**Excerpted text**.
====

I'm the first to complain about their state, an à la carte choice of potholes, traffic jams, deceptive signposting, roadworks and unmarked bends. Even so, Irish drivers flash their indicators when you let them overtake and smile at you when you yield. More incredibly, pedestrians in the west wave as you pass them by. Locals once followed and stopped a French friend who had mistakenly turned into a dead-end in Co Kerry, just to tell him he was going nowhere.

In Dublin, too, I enjoy the buzz of voices on the bus each day, and I have enthusiastically adopted the custom of thanking the driver after each ride. Have you ever commuted in Paris? Well, just think of the last funeral you attended . . .

Being surrounded by welcoming people would not help much if I could not work. On that side, Ireland has a lot to offer. The boom has helped: I could hardly believe it when I got my first job in Dublin after about 45 minutes of research. When you apply for a job in France, you first have to write formal letters, explaining why you would love to be, say, a hotel receptionist. You will get an answer for every letter you send, mostly to tell you how wonderful you are, but unfortunately la maison hires only fully qualified engineers for the job.

Maybe one or two managers will interview you, to tell you it is a pity you haven't got 35 years of experience in five-star hotels around the world, otherwise you would have been perfect for the job.

====

**Data shown**.
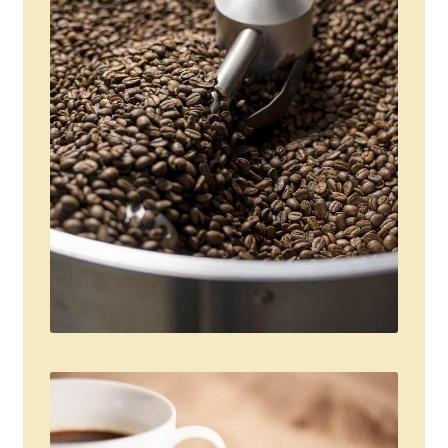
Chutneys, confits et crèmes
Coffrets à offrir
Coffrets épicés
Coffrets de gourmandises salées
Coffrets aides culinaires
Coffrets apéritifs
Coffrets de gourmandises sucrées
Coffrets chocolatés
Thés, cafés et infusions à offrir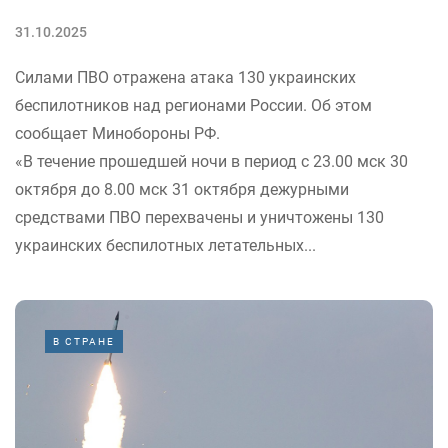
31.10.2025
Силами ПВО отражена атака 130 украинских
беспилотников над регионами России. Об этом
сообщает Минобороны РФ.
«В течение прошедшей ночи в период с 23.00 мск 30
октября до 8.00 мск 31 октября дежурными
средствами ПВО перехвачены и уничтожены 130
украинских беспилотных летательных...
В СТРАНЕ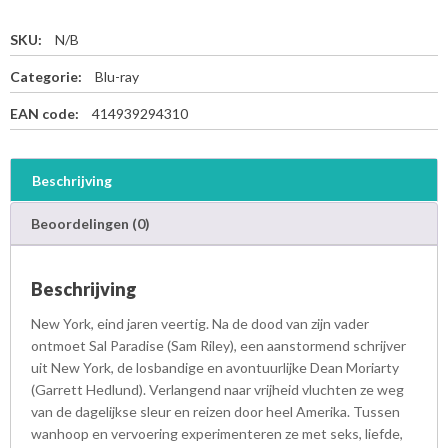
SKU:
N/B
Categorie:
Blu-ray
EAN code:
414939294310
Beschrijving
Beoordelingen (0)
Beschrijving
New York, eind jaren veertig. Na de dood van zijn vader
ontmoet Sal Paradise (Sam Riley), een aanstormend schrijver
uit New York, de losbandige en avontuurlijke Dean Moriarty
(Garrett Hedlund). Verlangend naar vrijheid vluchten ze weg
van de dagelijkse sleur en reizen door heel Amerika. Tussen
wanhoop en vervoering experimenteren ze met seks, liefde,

====

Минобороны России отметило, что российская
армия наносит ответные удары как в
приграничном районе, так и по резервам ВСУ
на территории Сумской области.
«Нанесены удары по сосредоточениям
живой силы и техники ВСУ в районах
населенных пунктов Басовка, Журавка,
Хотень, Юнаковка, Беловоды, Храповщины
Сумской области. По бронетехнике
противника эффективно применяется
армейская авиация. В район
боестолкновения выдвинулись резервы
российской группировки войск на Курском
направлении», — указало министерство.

====

**Complete the following**.
(1) From the excerpt about Ireland, reproduce everything from "Maybe one or" down to "perfect for the job.".
(2) Translate this sentence from the excerpt about Ireland into Spanish: "The boom has helped: I could hardly believe it when I got my first job in Dublin after about 45 minutes of research."

**Responses to the tasks**.
(1)
Maybe one or two managers will interview you, to tell you it is a pity you haven't got 35 years of experience in five-star hotels around the world, otherwise you would have been perfect for the job.

(2) El auge ha ayudado: apenas podía creerlo cuando conseguí mi primer trabajo en Dublín tras unos 45 minutos de búsqueda.